EXERCISE BRIEF –
What is the count of lines below that include "pour"? Reply with nothing else.

──────── DATA FOR THIS EXERCISE

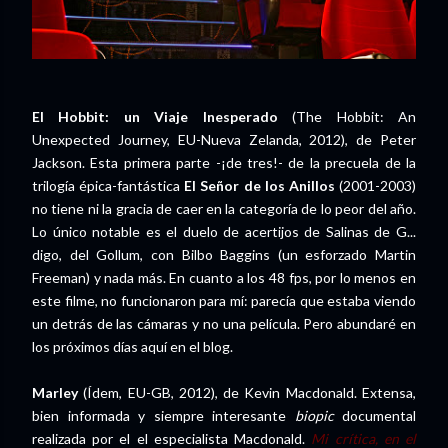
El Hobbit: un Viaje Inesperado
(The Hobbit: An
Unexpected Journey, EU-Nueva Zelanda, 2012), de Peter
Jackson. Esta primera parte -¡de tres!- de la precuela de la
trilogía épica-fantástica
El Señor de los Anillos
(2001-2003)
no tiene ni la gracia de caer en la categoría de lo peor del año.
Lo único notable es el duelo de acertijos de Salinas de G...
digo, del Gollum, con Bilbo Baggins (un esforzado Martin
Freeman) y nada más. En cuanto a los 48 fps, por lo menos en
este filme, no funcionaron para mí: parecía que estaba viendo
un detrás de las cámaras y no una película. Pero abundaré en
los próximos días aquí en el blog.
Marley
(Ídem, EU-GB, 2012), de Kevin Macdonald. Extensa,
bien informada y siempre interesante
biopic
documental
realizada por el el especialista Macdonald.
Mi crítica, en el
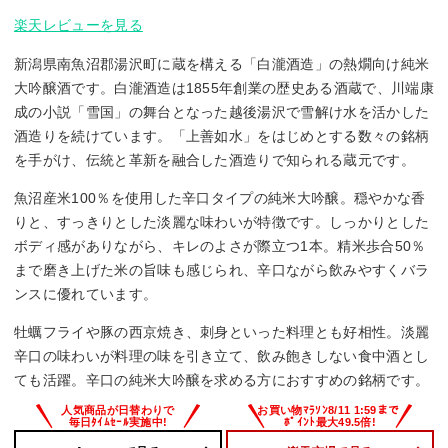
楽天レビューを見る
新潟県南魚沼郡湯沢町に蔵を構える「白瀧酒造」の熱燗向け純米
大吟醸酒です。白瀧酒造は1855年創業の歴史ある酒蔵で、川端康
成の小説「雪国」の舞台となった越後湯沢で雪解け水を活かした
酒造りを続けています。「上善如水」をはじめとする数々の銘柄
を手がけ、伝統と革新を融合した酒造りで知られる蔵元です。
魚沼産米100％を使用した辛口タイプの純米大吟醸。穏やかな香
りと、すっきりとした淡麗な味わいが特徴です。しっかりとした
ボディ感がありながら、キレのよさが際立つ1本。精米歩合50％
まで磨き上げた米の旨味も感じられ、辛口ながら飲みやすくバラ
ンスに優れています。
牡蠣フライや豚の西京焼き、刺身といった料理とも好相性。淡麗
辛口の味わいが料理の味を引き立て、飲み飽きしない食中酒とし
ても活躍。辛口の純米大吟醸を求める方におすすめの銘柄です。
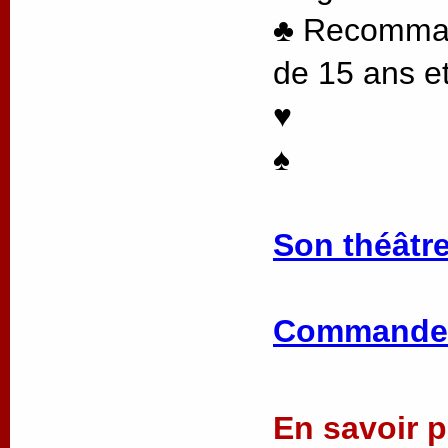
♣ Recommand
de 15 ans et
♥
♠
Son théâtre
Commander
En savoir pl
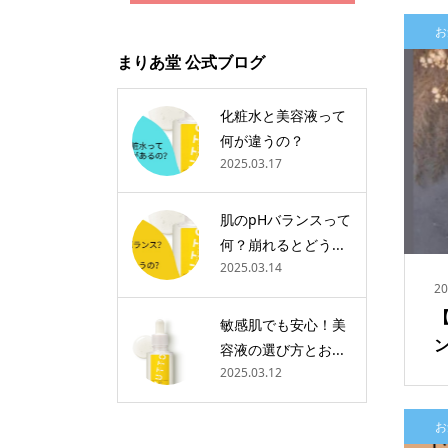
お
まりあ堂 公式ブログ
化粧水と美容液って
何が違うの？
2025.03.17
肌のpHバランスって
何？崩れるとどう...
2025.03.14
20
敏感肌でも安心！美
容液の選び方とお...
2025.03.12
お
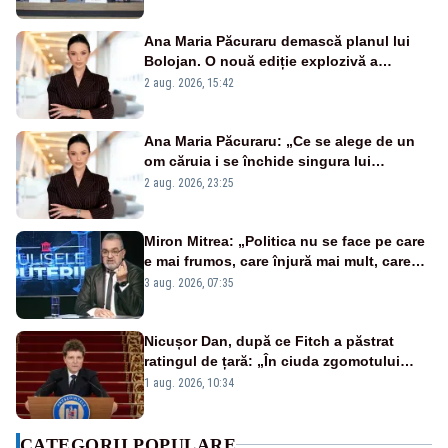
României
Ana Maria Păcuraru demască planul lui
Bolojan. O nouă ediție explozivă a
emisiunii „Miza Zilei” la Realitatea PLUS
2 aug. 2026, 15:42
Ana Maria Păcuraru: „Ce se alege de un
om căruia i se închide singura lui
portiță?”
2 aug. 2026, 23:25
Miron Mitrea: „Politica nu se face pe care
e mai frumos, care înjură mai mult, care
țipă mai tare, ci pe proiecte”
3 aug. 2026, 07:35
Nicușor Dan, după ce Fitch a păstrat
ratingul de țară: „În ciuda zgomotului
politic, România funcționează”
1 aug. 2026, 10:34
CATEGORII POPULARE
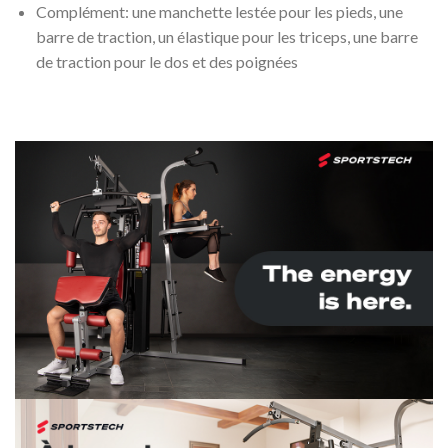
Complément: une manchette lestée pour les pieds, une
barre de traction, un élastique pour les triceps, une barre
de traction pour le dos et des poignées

────────────────

OUTPUT –
3